Una hermosa aventura
Adolfo Suárez lideró una hermosa aventura, que valió la pena. Y lo hizo bien, muy bien. Fue una de las páginas de nuestra historia que merece ser recordada. Hoy muchos españoles le lloran agradecidos. Gratitud es la primera palabra que brota del corazón de tantos que compartieron aquella aventura. Al menos, por las esperanzas que suscitó.
Vivir con esperanza es lo mejor que le puede pasar a un pueblo. Es la más gratificante experiencia. Y ese era el clima que se respiraba en España en aquellos meses frenéticos, en aquellos dos años y medio, que se iniciaron aquel mes de julio de 1976, en que, para asombro de tantos, el Rey Juan Carlos encargaba a Adolfo Suárez la formación de su segundo gobierno.
Fue una aventura hermosa, pero difícil llevarla a cabo. Los decepcionantes seis primeros meses del reinado de Juan Carlos eran la prueba de la magnitud de la tarea para llevar a buen puerto aquellos anhelos de concordia, de paz civil y religiosa, de rencuentro de una España de todos, que el cardenal Tarancón había expresado con tanta fuerza en la misa del Espíritu Santo inaugural del nuevo período histórico. Aquellos seis primeros meses fueron de pesadilla: legalidad desbordada, conflictividad social permanente, crisis económica galopante, reivindicaciones que llenaban las calles, una sociedad inquieta y enfrentada. Parecía como si los viejos litigios afloraran todos a la vez y con gran virulencia. También hay que recordar aquel medio año para valorar mejor la obra de Suárez.
La elección del Rey provocó una profunda decepción. Me encuentro entre los que la vivieron con gran frustración. Pero en tan sólo un mes, al menos en mi caso, pero creo que en el de muchos, la frustración se convirtió en esperanza. Suárez hablaba un nuevo lenguaje. Y el lenguaje era sincero porque se traducía en hechos. Significativamente todo empezó con la cuestión religiosa. En el primer Consejo de Ministros del gobierno de Suárez el Rey renunció al privilegio de la “presentación de obispos” y se desbloquearon las tensas relaciones con la Iglesia, abriéndose paso el camino de los nuevos acuerdos. Y las libertades se expandieron pacíficamente día a día. La celeridad de las reformas marcaba un rumbo casi insospechado.

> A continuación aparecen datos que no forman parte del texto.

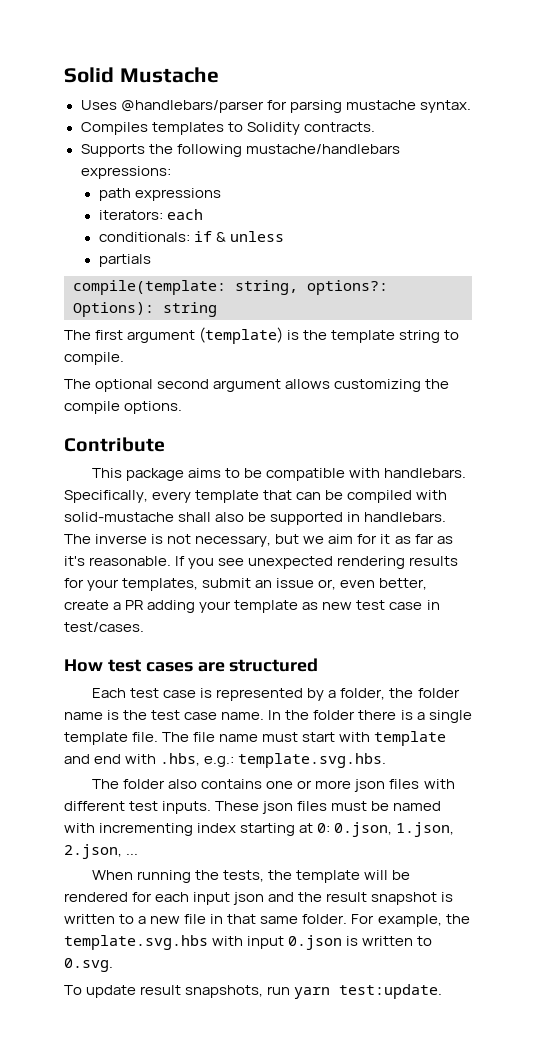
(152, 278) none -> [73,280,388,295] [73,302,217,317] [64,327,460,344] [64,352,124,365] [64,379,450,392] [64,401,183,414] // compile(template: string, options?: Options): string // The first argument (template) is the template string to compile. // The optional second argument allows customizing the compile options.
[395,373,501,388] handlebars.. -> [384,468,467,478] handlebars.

Pero lo más importante es que Suárez, con un trabajo sin desmayo, fue creando un clima de confianza, en el que los elementos constructivos adquirían tal fuerza que vencían a los potencialmente destructivos. En aquel clima los españoles fueron descubriendo que merecía la pena una convivencia basada en la concordia, en un proyecto común, en el que todos tenían que ceder para que la casa fuera habitable para todos. Así, algunas viejas reivindicaciones, que nos retrotraían a un indeseable pasado, fueron retiradas. El espíritu de la cesión mutua se fue imponiendo en la derecha y en la izquierda. Y éste fue el substrato que posibilitó la Constitución de 1978, la que logró el más alto grado de consenso de toda nuestra historia constitucional.
En la creación de este clima social y político, en la audacia de dar el ritmo frenético a las reformas, en el establecimiento del marco legal que hizo posible la celebración de unas elecciones limpias, competitivas y que reflejaran el verdadero pluralismo político, la figura de Adolfo Suárez fue excepcional. Puso todas sus cualidades (simpatía, sencillez, habilidad, capacidad de comunicación) al servicio de una gran causa, con una pasión desbordante. Al observar con distancia aquel tiempo, creo que la clave del éxito de la Transición fue que la gente comprendió su significado, en buena parte porque Suárez estuvo cerca de los españoles y los convenció. La Transición no fue una operación de laboratorio alejada de la gente. Fue una obra vivida y compartida por la gran mayoría del pueblo español, gracias a la complicidad que Adolfo Suárez supo crear con esa sociedad ya formada mayoritariamente de clases medias, cuyos anhelos y aspiraciones conocía perfectamente.
La muerte de Adolfo Suárez nos deja ciertamente un gran vacío. Y es bueno que volvamos nuestra mirada a su gran obra de aquellos años. ¡Ojo! Los rencores, los planteamientos rupturistas, los nacionalismos exacerbados, las ganas de ajustes de cuentas, también existían entonces. Y habrían podido abrirse paso perfectamente. La Transición, tal como se produjo, no era una necesidad histórica. Fue una obra de la libertad humana y, en todo caso, una hermosa aventura, que ahora nos tendría que servir como antídoto a tantos males, precisamente por habernos alejado del “espíritu de la Transición”. Por eso la figura de Adolfo Suárez hoy se agiganta.